_WHAT YOU HAVE TO DO_
Down to the last line, restate the records word for word, but not the pictures.

Document images with source code
>>>>>
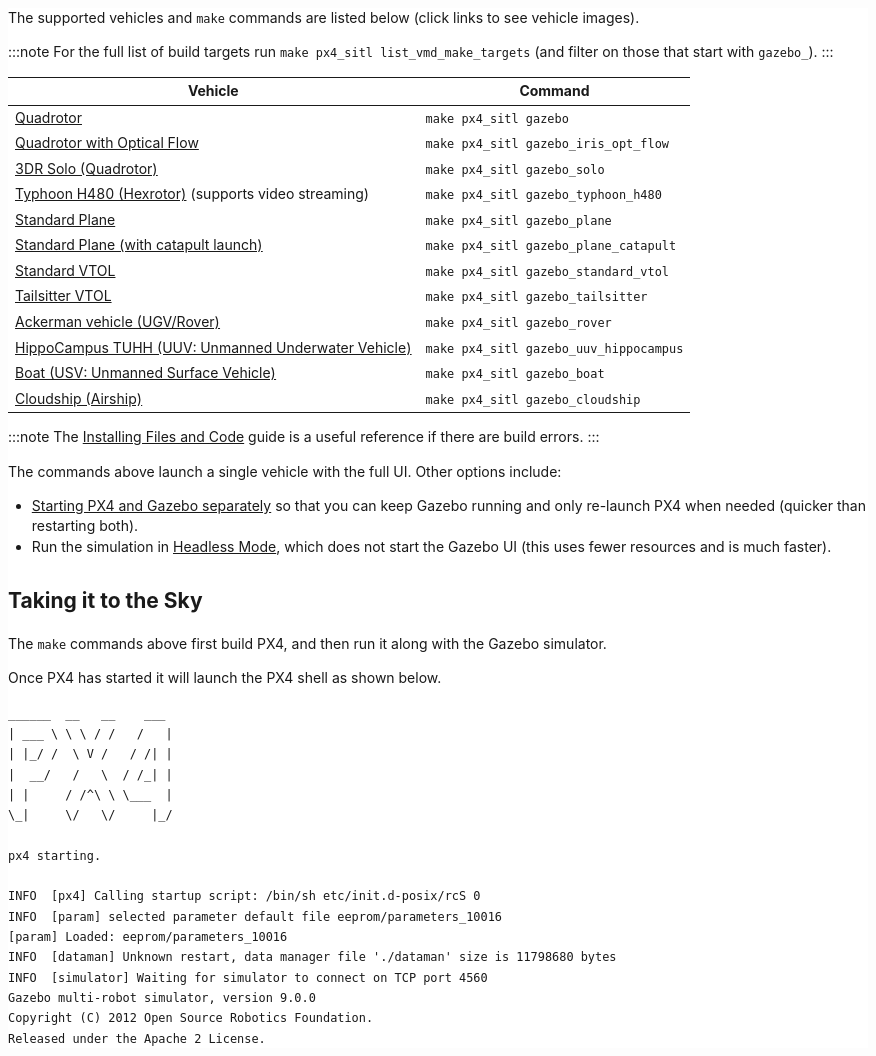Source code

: The supported vehicles and `make` commands are listed below (click links to see vehicle images).

:::note
For the full list of build targets run `make px4_sitl list_vmd_make_targets` (and filter on those that start with `gazebo_`).
:::

| Vehicle                                                                                                                            | Command                                |
| ---------------------------------------------------------------------------------------------------------------------------------- | -------------------------------------- |
| [Quadrotor](../simulation/gazebo_vehicles.md#quadrotor)                                                                            | `make px4_sitl gazebo`                 |
| [Quadrotor with Optical Flow](../simulation/gazebo_vehicles.md#quadrotor_optical_flow)                                             | `make px4_sitl gazebo_iris_opt_flow`   |
| [3DR Solo (Quadrotor)](../simulation/gazebo_vehicles.md#3dr_solo)                                                                  | `make px4_sitl gazebo_solo`            |
| <span id="typhoon_h480"></span>[Typhoon H480 (Hexrotor)](../simulation/gazebo_vehicles.md#typhoon_h480) (supports video streaming) | `make px4_sitl gazebo_typhoon_h480`    |
| [Standard Plane](../simulation/gazebo_vehicles.md#standard_plane)                                                                  | `make px4_sitl gazebo_plane`           |
| [Standard Plane (with catapult launch)](../simulation/gazebo_vehicles.md#standard_plane_catapult)                                  | `make px4_sitl gazebo_plane_catapult`  |
| [Standard VTOL](../simulation/gazebo_vehicles.md#standard_vtol)                                                                    | `make px4_sitl gazebo_standard_vtol`   |
| [Tailsitter VTOL](../simulation/gazebo_vehicles.md#tailsitter_vtol)                                                                | `make px4_sitl gazebo_tailsitter`      |
| [Ackerman vehicle (UGV/Rover)](../simulation/gazebo_vehicles.md#ugv)                                                               | `make px4_sitl gazebo_rover`           |
| [HippoCampus TUHH (UUV: Unmanned Underwater Vehicle)](../simulation/gazebo_vehicles.md#uuv)                                        | `make px4_sitl gazebo_uuv_hippocampus` |
| [Boat (USV: Unmanned Surface Vehicle)](../simulation/gazebo_vehicles.md#usv)                                                       | `make px4_sitl gazebo_boat`            |
| [Cloudship (Airship)](../simulation/gazebo_vehicles.md#airship)                                                                    | `make px4_sitl gazebo_cloudship`       |


:::note
The [Installing Files and Code](../dev_setup/dev_env.md) guide is a useful reference if there are build errors.
:::

The commands above launch a single vehicle with the full UI. Other options include:
- [Starting PX4 and Gazebo separately](#start_px4_sim_separately) so that you can keep Gazebo running and only re-launch PX4 when needed (quicker than restarting both).
- Run the simulation in [Headless Mode](#headless), which does not start the Gazebo UI (this uses fewer resources and is much faster).


## Taking it to the Sky

The `make` commands above first build PX4, and then run it along with the Gazebo simulator.

Once PX4 has started it will launch the PX4 shell as shown below.

```
______  __   __    ___ 
| ___ \ \ \ / /   /   |
| |_/ /  \ V /   / /| |
|  __/   /   \  / /_| |
| |     / /^\ \ \___  |
\_|     \/   \/     |_/

px4 starting.

INFO  [px4] Calling startup script: /bin/sh etc/init.d-posix/rcS 0
INFO  [param] selected parameter default file eeprom/parameters_10016
[param] Loaded: eeprom/parameters_10016
INFO  [dataman] Unknown restart, data manager file './dataman' size is 11798680 bytes
INFO  [simulator] Waiting for simulator to connect on TCP port 4560
Gazebo multi-robot simulator, version 9.0.0
Copyright (C) 2012 Open Source Robotics Foundation.
Released under the Apache 2 License.
```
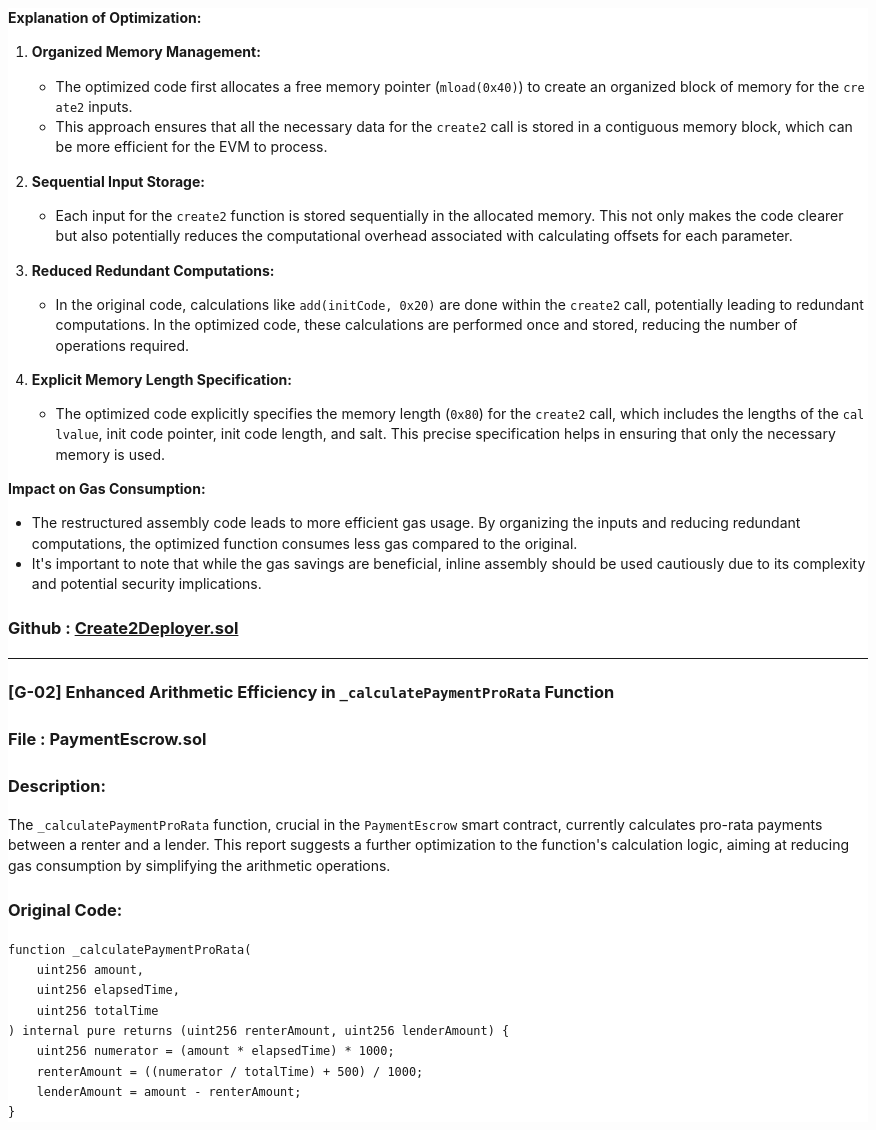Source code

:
 ```solidity
```

**Explanation of Optimization:**

1. **Organized Memory Management:**
   - The optimized code first allocates a free memory pointer (`mload(0x40)`) to create an organized block of memory for the `create2` inputs.
   - This approach ensures that all the necessary data for the `create2` call is stored in a contiguous memory block, which can be more efficient for the EVM to process.

2. **Sequential Input Storage:**
   - Each input for the `create2` function is stored sequentially in the allocated memory. This not only makes the code clearer but also potentially reduces the computational overhead associated with calculating offsets for each parameter.

3. **Reduced Redundant Computations:**
   - In the original code, calculations like `add(initCode, 0x20)` are done within the `create2` call, potentially leading to redundant computations. In the optimized code, these calculations are performed once and stored, reducing the number of operations required.

4. **Explicit Memory Length Specification:**
   - The optimized code explicitly specifies the memory length (`0x80`) for the `create2` call, which includes the lengths of the `callvalue`, init code pointer, init code length, and salt. This precise specification helps in ensuring that only the necessary memory is used.

**Impact on Gas Consumption:**
- The restructured assembly code leads to more efficient gas usage. By organizing the inputs and reducing redundant computations, the optimized function consumes less gas compared to the original.
- It's important to note that while the gas savings are beneficial, inline assembly should be used cautiously due to its complexity and potential security implications.

### Github : [Create2Deployer.sol](https://github.com/re-nft/smart-contracts/blob/3ddd32455a849c3c6dc3c3aad7a33a6c9b44c291/src/Create2Deployer.sol#L32)



--------------------------------------------------------------------------------------------------------------------------------------------

### [G-02] Enhanced Arithmetic Efficiency in `_calculatePaymentProRata` Function

### File : PaymentEscrow.sol

### Description:
The `_calculatePaymentProRata` function, crucial in the `PaymentEscrow` smart contract, currently calculates pro-rata payments between a renter and a lender. This report suggests a further optimization to the function's calculation logic, aiming at reducing gas consumption by simplifying the arithmetic operations.

### Original Code:
```solidity
function _calculatePaymentProRata(
    uint256 amount,
    uint256 elapsedTime,
    uint256 totalTime
) internal pure returns (uint256 renterAmount, uint256 lenderAmount) {
    uint256 numerator = (amount * elapsedTime) * 1000;
    renterAmount = ((numerator / totalTime) + 500) / 1000;
    lenderAmount = amount - renterAmount;
}
```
<<<<<
_EXERCISE ANSWER_
Source code

: The supported vehicles and `make` commands are listed below (click links to see vehicle images).

:::note
For the full list of build targets run `make px4_sitl list_vmd_make_targets` (and filter on those that start with `gazebo_`).
:::

| Vehicle                                                                                                                            | Command                                |
| ---------------------------------------------------------------------------------------------------------------------------------- | -------------------------------------- |
| [Quadrotor](../simulation/gazebo_vehicles.md#quadrotor)                                                                            | `make px4_sitl gazebo`                 |
| [Quadrotor with Optical Flow](../simulation/gazebo_vehicles.md#quadrotor_optical_flow)                                             | `make px4_sitl gazebo_iris_opt_flow`   |
| [3DR Solo (Quadrotor)](../simulation/gazebo_vehicles.md#3dr_solo)                                                                  | `make px4_sitl gazebo_solo`            |
| <span id="typhoon_h480"></span>[Typhoon H480 (Hexrotor)](../simulation/gazebo_vehicles.md#typhoon_h480) (supports video streaming) | `make px4_sitl gazebo_typhoon_h480`    |
| [Standard Plane](../simulation/gazebo_vehicles.md#standard_plane)                                                                  | `make px4_sitl gazebo_plane`           |
| [Standard Plane (with catapult launch)](../simulation/gazebo_vehicles.md#standard_plane_catapult)                                  | `make px4_sitl gazebo_plane_catapult`  |
| [Standard VTOL](../simulation/gazebo_vehicles.md#standard_vtol)                                                                    | `make px4_sitl gazebo_standard_vtol`   |
| [Tailsitter VTOL](../simulation/gazebo_vehicles.md#tailsitter_vtol)                                                                | `make px4_sitl gazebo_tailsitter`      |
| [Ackerman vehicle (UGV/Rover)](../simulation/gazebo_vehicles.md#ugv)                                                               | `make px4_sitl gazebo_rover`           |
| [HippoCampus TUHH (UUV: Unmanned Underwater Vehicle)](../simulation/gazebo_vehicles.md#uuv)                                        | `make px4_sitl gazebo_uuv_hippocampus` |
| [Boat (USV: Unmanned Surface Vehicle)](../simulation/gazebo_vehicles.md#usv)                                                       | `make px4_sitl gazebo_boat`            |
| [Cloudship (Airship)](../simulation/gazebo_vehicles.md#airship)                                                                    | `make px4_sitl gazebo_cloudship`       |


:::note
The [Installing Files and Code](../dev_setup/dev_env.md) guide is a useful reference if there are build errors.
:::

The commands above launch a single vehicle with the full UI. Other options include:
- [Starting PX4 and Gazebo separately](#start_px4_sim_separately) so that you can keep Gazebo running and only re-launch PX4 when needed (quicker than restarting both).
- Run the simulation in [Headless Mode](#headless), which does not start the Gazebo UI (this uses fewer resources and is much faster).


## Taking it to the Sky

The `make` commands above first build PX4, and then run it along with the Gazebo simulator.

Once PX4 has started it will launch the PX4 shell as shown below.

```
______  __   __    ___ 
| ___ \ \ \ / /   /   |
| |_/ /  \ V /   / /| |
|  __/   /   \  / /_| |
| |     / /^\ \ \___  |
\_|     \/   \/     |_/

px4 starting.

INFO  [px4] Calling startup script: /bin/sh etc/init.d-posix/rcS 0
INFO  [param] selected parameter default file eeprom/parameters_10016
[param] Loaded: eeprom/parameters_10016
INFO  [dataman] Unknown restart, data manager file './dataman' size is 11798680 bytes
INFO  [simulator] Waiting for simulator to connect on TCP port 4560
Gazebo multi-robot simulator, version 9.0.0
Copyright (C) 2012 Open Source Robotics Foundation.
Released under the Apache 2 License.
```
Source code

:
 ```solidity
```

**Explanation of Optimization:**

1. **Organized Memory Management:**
   - The optimized code first allocates a free memory pointer (`mload(0x40)`) to create an organized block of memory for the `create2` inputs.
   - This approach ensures that all the necessary data for the `create2` call is stored in a contiguous memory block, which can be more efficient for the EVM to process.

2. **Sequential Input Storage:**
   - Each input for the `create2` function is stored sequentially in the allocated memory. This not only makes the code clearer but also potentially reduces the computational overhead associated with calculating offsets for each parameter.

3. **Reduced Redundant Computations:**
   - In the original code, calculations like `add(initCode, 0x20)` are done within the `create2` call, potentially leading to redundant computations. In the optimized code, these calculations are performed once and stored, reducing the number of operations required.

4. **Explicit Memory Length Specification:**
   - The optimized code explicitly specifies the memory length (`0x80`) for the `create2` call, which includes the lengths of the `callvalue`, init code pointer, init code length, and salt. This precise specification helps in ensuring that only the necessary memory is used.

**Impact on Gas Consumption:**
- The restructured assembly code leads to more efficient gas usage. By organizing the inputs and reducing redundant computations, the optimized function consumes less gas compared to the original.
- It's important to note that while the gas savings are beneficial, inline assembly should be used cautiously due to its complexity and potential security implications.

### Github : [Create2Deployer.sol](https://github.com/re-nft/smart-contracts/blob/3ddd32455a849c3c6dc3c3aad7a33a6c9b44c291/src/Create2Deployer.sol#L32)



--------------------------------------------------------------------------------------------------------------------------------------------

### [G-02] Enhanced Arithmetic Efficiency in `_calculatePaymentProRata` Function

### File : PaymentEscrow.sol

### Description:
The `_calculatePaymentProRata` function, crucial in the `PaymentEscrow` smart contract, currently calculates pro-rata payments between a renter and a lender. This report suggests a further optimization to the function's calculation logic, aiming at reducing gas consumption by simplifying the arithmetic operations.

### Original Code:
```solidity
function _calculatePaymentProRata(
    uint256 amount,
    uint256 elapsedTime,
    uint256 totalTime
) internal pure returns (uint256 renterAmount, uint256 lenderAmount) {
    uint256 numerator = (amount * elapsedTime) * 1000;
    renterAmount = ((numerator / totalTime) + 500) / 1000;
    lenderAmount = amount - renterAmount;
}
```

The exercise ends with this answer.